** Opening DATA FOR THE TASK block **

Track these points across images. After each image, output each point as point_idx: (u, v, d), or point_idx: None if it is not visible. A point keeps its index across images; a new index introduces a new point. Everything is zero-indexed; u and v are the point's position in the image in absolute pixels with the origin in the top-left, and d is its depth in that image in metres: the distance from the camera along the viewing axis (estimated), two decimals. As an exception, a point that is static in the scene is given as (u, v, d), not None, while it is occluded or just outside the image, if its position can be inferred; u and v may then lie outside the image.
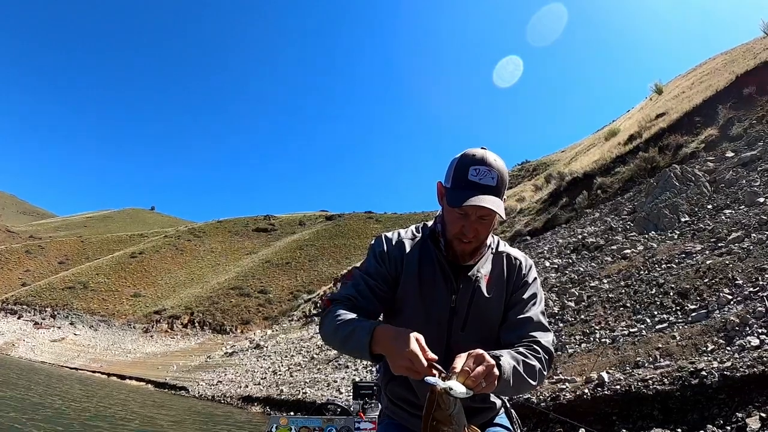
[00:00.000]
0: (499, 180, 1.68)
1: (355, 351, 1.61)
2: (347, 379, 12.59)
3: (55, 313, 36.43)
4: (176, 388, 18.72)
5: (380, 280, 1.84)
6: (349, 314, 1.69)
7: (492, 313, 1.82)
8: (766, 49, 14.21)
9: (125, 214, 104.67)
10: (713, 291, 5.98)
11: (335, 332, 1.66)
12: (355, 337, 1.58)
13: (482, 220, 1.70)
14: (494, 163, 1.68)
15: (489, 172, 1.67)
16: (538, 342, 1.70)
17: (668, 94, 20.01)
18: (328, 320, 1.72)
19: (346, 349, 1.67)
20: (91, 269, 45.01)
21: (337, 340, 1.67)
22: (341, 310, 1.73)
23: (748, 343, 4.53)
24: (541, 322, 1.78)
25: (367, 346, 1.53)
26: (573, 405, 5.12)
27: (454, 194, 1.69)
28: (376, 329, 1.53)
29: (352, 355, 1.72)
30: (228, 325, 33.55)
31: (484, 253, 1.85)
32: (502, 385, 1.46)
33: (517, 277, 1.86)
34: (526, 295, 1.83)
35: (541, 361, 1.65)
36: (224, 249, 50.81)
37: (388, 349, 1.48)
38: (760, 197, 8.06)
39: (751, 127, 11.16)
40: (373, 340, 1.52)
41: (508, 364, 1.49)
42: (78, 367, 24.34)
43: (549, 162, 30.44)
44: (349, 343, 1.62)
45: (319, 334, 1.84)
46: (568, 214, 16.44)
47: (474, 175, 1.66)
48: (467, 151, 1.74)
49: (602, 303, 7.70)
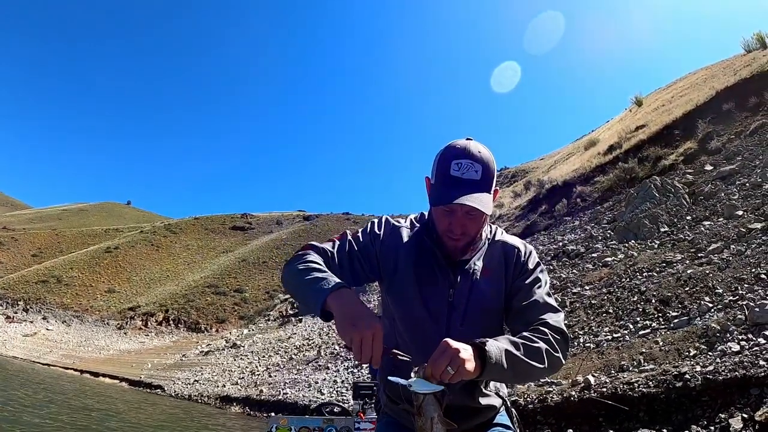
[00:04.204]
0: (484, 173, 1.62)
1: (309, 298, 1.53)
2: (329, 380, 12.61)
3: (28, 307, 35.70)
4: (152, 387, 18.49)
5: (364, 255, 1.80)
6: (317, 263, 1.65)
7: (492, 305, 1.78)
8: (746, 65, 14.59)
9: (101, 207, 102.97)
10: (694, 299, 6.18)
11: (297, 274, 1.62)
12: (317, 285, 1.52)
13: (470, 216, 1.65)
14: (478, 155, 1.62)
15: (472, 166, 1.61)
16: (546, 323, 1.62)
17: (648, 106, 20.39)
18: (296, 261, 1.70)
19: (301, 291, 1.61)
20: (65, 263, 44.15)
21: (296, 281, 1.62)
22: (312, 256, 1.70)
23: (729, 349, 4.72)
24: (548, 303, 1.70)
25: (323, 300, 1.46)
26: (560, 407, 5.27)
27: (437, 191, 1.65)
28: (343, 289, 1.48)
29: (303, 303, 1.61)
30: (203, 324, 33.20)
31: (480, 247, 1.81)
32: (495, 371, 1.41)
33: (516, 265, 1.79)
34: (529, 281, 1.75)
35: (550, 342, 1.56)
36: (200, 246, 50.22)
37: (342, 314, 1.42)
38: (739, 210, 8.32)
39: (729, 142, 11.48)
40: (332, 296, 1.46)
41: (496, 348, 1.42)
42: (50, 363, 23.89)
43: (528, 169, 30.71)
44: (307, 288, 1.55)
45: (282, 271, 1.77)
46: (547, 221, 16.66)
47: (456, 169, 1.61)
48: (450, 143, 1.68)
49: (585, 309, 7.88)
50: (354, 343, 1.37)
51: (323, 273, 1.57)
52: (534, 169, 29.38)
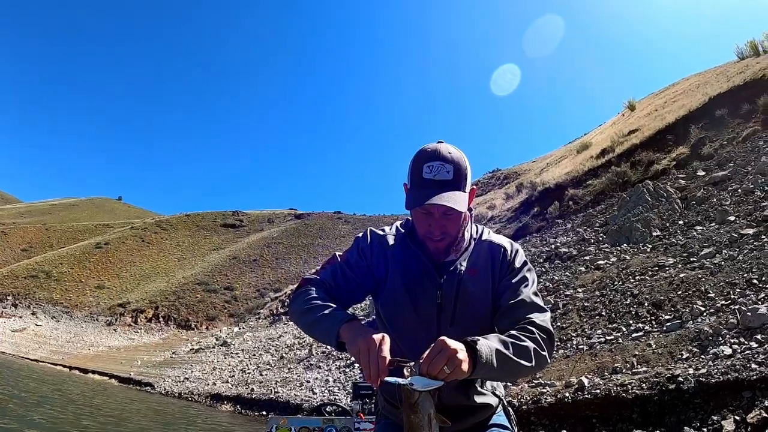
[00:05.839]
0: (455, 172, 1.66)
1: (323, 336, 1.64)
2: (320, 379, 12.61)
3: (17, 302, 35.43)
4: (141, 384, 18.36)
5: (358, 272, 1.84)
6: (321, 298, 1.71)
7: (480, 305, 1.80)
8: (739, 72, 14.72)
9: (91, 203, 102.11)
10: (686, 303, 6.25)
11: (306, 312, 1.69)
12: (327, 322, 1.61)
13: (447, 216, 1.69)
14: (448, 156, 1.67)
15: (443, 167, 1.65)
16: (532, 322, 1.64)
17: (641, 111, 20.52)
18: (301, 299, 1.75)
19: (313, 331, 1.70)
20: (54, 258, 43.82)
21: (307, 320, 1.70)
22: (314, 292, 1.75)
23: (722, 352, 4.77)
24: (535, 302, 1.73)
25: (336, 335, 1.56)
26: (554, 408, 5.32)
27: (412, 195, 1.69)
28: (351, 321, 1.58)
29: (318, 339, 1.72)
30: (193, 321, 33.08)
31: (465, 247, 1.84)
32: (485, 370, 1.44)
33: (502, 264, 1.82)
34: (515, 280, 1.78)
35: (537, 341, 1.59)
36: (191, 243, 49.99)
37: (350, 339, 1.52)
38: (731, 216, 8.40)
39: (721, 148, 11.60)
40: (342, 328, 1.56)
41: (487, 347, 1.45)
42: (39, 359, 23.70)
43: (520, 171, 30.79)
44: (317, 326, 1.65)
45: (288, 310, 1.86)
46: (539, 223, 16.74)
47: (428, 172, 1.65)
48: (422, 148, 1.73)
49: (578, 311, 7.94)
50: (362, 352, 1.43)
51: (329, 309, 1.66)
52: (526, 171, 29.47)
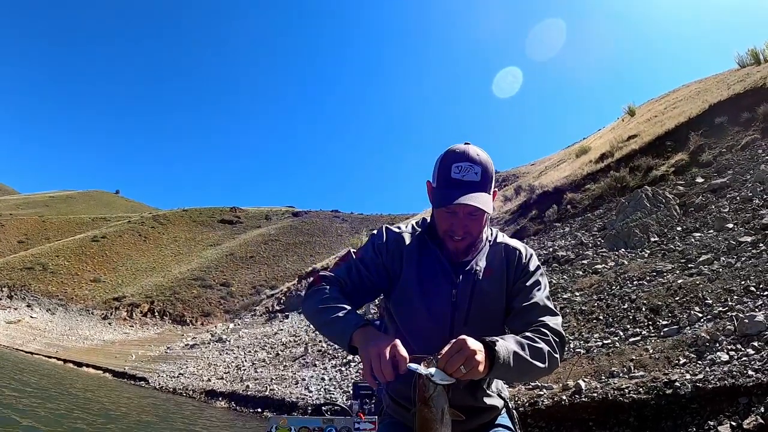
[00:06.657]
0: (483, 174, 1.70)
1: (336, 338, 1.67)
2: (316, 377, 12.61)
3: (12, 293, 35.33)
4: (136, 379, 18.33)
5: (373, 270, 1.86)
6: (335, 298, 1.73)
7: (494, 305, 1.84)
8: (739, 80, 14.76)
9: (89, 195, 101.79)
10: (684, 308, 6.28)
11: (320, 312, 1.71)
12: (340, 324, 1.64)
13: (471, 217, 1.73)
14: (477, 158, 1.71)
15: (472, 168, 1.69)
16: (545, 325, 1.69)
17: (640, 116, 20.55)
18: (315, 297, 1.77)
19: (326, 332, 1.74)
20: (51, 250, 43.67)
21: (321, 320, 1.72)
22: (329, 291, 1.77)
23: (718, 358, 4.81)
24: (548, 306, 1.78)
25: (348, 339, 1.59)
26: (551, 411, 5.34)
27: (439, 193, 1.72)
28: (365, 327, 1.60)
29: (331, 340, 1.77)
30: (188, 317, 33.03)
31: (481, 248, 1.87)
32: (502, 371, 1.46)
33: (517, 267, 1.86)
34: (529, 283, 1.83)
35: (551, 344, 1.63)
36: (188, 239, 49.92)
37: (363, 342, 1.54)
38: (729, 223, 8.44)
39: (720, 155, 11.63)
40: (356, 333, 1.58)
41: (505, 348, 1.48)
42: (33, 351, 23.67)
43: (518, 174, 30.82)
44: (330, 328, 1.68)
45: (302, 307, 1.88)
46: (537, 226, 16.75)
47: (457, 172, 1.69)
48: (450, 148, 1.76)
49: (575, 315, 7.97)
50: (373, 357, 1.45)
51: (343, 311, 1.67)
52: (524, 174, 29.49)
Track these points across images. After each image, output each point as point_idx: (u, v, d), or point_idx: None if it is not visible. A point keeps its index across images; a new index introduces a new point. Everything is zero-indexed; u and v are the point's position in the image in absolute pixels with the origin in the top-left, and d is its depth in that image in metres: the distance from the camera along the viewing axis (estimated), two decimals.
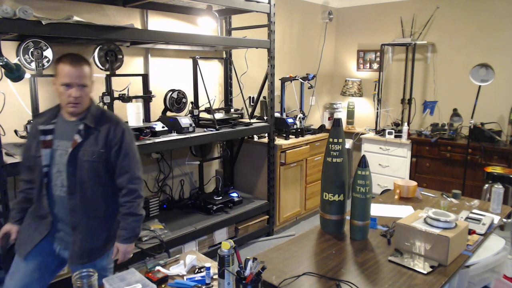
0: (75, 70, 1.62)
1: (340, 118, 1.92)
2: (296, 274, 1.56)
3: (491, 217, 2.11)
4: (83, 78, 1.64)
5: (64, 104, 1.67)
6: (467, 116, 4.13)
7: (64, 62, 1.62)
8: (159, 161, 3.46)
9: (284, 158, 3.74)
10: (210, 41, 3.07)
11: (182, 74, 3.57)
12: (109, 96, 2.63)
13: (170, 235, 2.91)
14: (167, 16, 3.36)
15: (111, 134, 1.72)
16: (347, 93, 5.18)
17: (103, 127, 1.72)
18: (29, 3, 2.48)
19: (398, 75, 4.85)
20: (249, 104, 4.18)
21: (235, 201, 3.54)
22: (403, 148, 4.44)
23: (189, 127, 2.97)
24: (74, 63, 1.62)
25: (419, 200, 2.47)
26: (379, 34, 4.97)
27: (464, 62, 4.37)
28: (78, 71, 1.62)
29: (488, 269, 2.07)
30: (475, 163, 3.95)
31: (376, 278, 1.54)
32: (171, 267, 1.65)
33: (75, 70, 1.62)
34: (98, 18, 2.89)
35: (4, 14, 1.98)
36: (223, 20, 3.84)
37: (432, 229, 1.70)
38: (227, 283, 1.40)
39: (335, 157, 1.88)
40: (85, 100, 1.70)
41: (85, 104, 1.71)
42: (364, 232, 1.89)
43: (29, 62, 2.35)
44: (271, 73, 3.56)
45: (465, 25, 4.35)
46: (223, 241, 1.43)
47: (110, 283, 1.42)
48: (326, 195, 1.92)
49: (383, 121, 4.99)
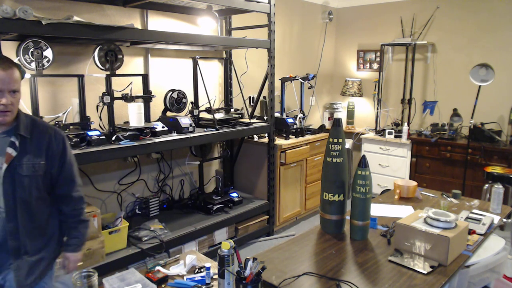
0: (5, 74, 1.41)
1: (340, 118, 1.92)
2: (296, 274, 1.56)
3: (491, 217, 2.11)
4: (14, 82, 1.44)
5: None
6: (467, 116, 4.13)
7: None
8: (159, 161, 3.46)
9: (284, 158, 3.74)
10: (210, 41, 3.07)
11: (182, 74, 3.57)
12: (109, 96, 2.63)
13: (170, 235, 2.91)
14: (167, 16, 3.36)
15: (53, 143, 1.57)
16: (347, 93, 5.18)
17: (41, 137, 1.55)
18: (29, 3, 2.48)
19: (398, 75, 4.85)
20: (249, 104, 4.18)
21: (235, 201, 3.54)
22: (403, 148, 4.44)
23: (189, 127, 2.97)
24: (4, 67, 1.42)
25: (419, 200, 2.47)
26: (379, 34, 4.97)
27: (464, 62, 4.37)
28: (9, 75, 1.42)
29: (488, 269, 2.07)
30: (475, 163, 3.95)
31: (376, 278, 1.54)
32: (171, 267, 1.65)
33: (5, 74, 1.41)
34: (98, 18, 2.89)
35: (4, 14, 1.98)
36: (223, 20, 3.84)
37: (432, 229, 1.70)
38: (227, 283, 1.40)
39: (335, 157, 1.88)
40: (16, 108, 1.49)
41: (15, 112, 1.50)
42: (364, 232, 1.89)
43: (29, 62, 2.35)
44: (271, 73, 3.56)
45: (465, 25, 4.35)
46: (223, 241, 1.43)
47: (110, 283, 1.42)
48: (326, 195, 1.92)
49: (383, 121, 4.99)
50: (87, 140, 2.46)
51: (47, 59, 2.42)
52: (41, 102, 2.57)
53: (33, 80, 2.35)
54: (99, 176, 3.03)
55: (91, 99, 2.78)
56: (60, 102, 2.78)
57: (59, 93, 2.78)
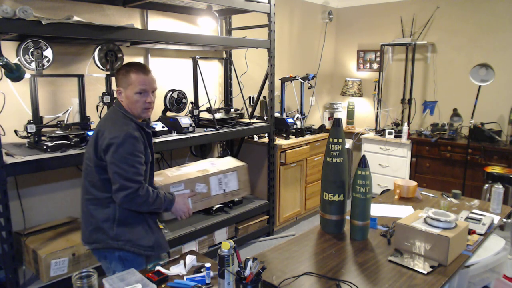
0: (148, 77, 1.78)
1: (340, 118, 1.93)
2: (296, 274, 1.56)
3: (491, 217, 2.11)
4: (154, 83, 1.82)
5: (140, 110, 1.78)
6: (467, 116, 4.13)
7: (136, 71, 1.76)
8: (159, 161, 3.46)
9: (284, 158, 3.74)
10: (210, 41, 3.07)
11: (182, 74, 3.57)
12: (109, 96, 2.63)
13: (170, 235, 2.91)
14: (167, 16, 3.36)
15: (150, 135, 1.95)
16: (347, 93, 5.18)
17: None
18: (29, 3, 2.48)
19: (398, 75, 4.85)
20: (249, 104, 4.18)
21: (235, 201, 3.54)
22: (403, 148, 4.44)
23: (189, 127, 2.97)
24: (146, 71, 1.78)
25: (419, 200, 2.47)
26: (379, 34, 4.97)
27: (464, 62, 4.37)
28: (150, 77, 1.79)
29: (488, 269, 2.07)
30: (475, 163, 3.95)
31: (376, 278, 1.54)
32: (171, 267, 1.65)
33: (148, 77, 1.78)
34: (98, 18, 2.89)
35: (4, 14, 1.97)
36: (223, 20, 3.84)
37: (432, 229, 1.70)
38: (227, 283, 1.40)
39: (335, 157, 1.88)
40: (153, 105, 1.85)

** Closing DATA FOR THE TASK block **

WHAT TO PRODUCE
Repeat the entries above verbatim, but only from the line that has "0: (499, 180, 1.68)" down to the line that has "49: (602, 303, 7.70)", inclusive.

ANSWER AREA
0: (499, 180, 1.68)
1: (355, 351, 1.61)
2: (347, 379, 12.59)
3: (55, 313, 36.43)
4: (176, 388, 18.72)
5: (380, 280, 1.84)
6: (349, 314, 1.69)
7: (492, 313, 1.82)
8: (766, 49, 14.21)
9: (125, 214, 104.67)
10: (713, 291, 5.98)
11: (335, 332, 1.66)
12: (355, 337, 1.58)
13: (482, 220, 1.70)
14: (494, 163, 1.68)
15: (489, 172, 1.67)
16: (538, 342, 1.70)
17: (668, 94, 20.01)
18: (328, 320, 1.72)
19: (346, 349, 1.67)
20: (91, 269, 45.01)
21: (337, 340, 1.67)
22: (341, 310, 1.73)
23: (748, 343, 4.53)
24: (541, 322, 1.78)
25: (367, 346, 1.53)
26: (573, 405, 5.12)
27: (454, 194, 1.69)
28: (376, 329, 1.53)
29: (352, 355, 1.72)
30: (228, 325, 33.55)
31: (484, 253, 1.85)
32: (502, 385, 1.46)
33: (517, 277, 1.86)
34: (526, 295, 1.83)
35: (541, 361, 1.65)
36: (224, 249, 50.81)
37: (388, 349, 1.48)
38: (760, 197, 8.06)
39: (751, 127, 11.16)
40: (373, 340, 1.52)
41: (508, 364, 1.49)
42: (78, 367, 24.34)
43: (549, 162, 30.44)
44: (349, 343, 1.62)
45: (319, 334, 1.84)
46: (568, 214, 16.44)
47: (474, 175, 1.66)
48: (467, 151, 1.74)
49: (602, 303, 7.70)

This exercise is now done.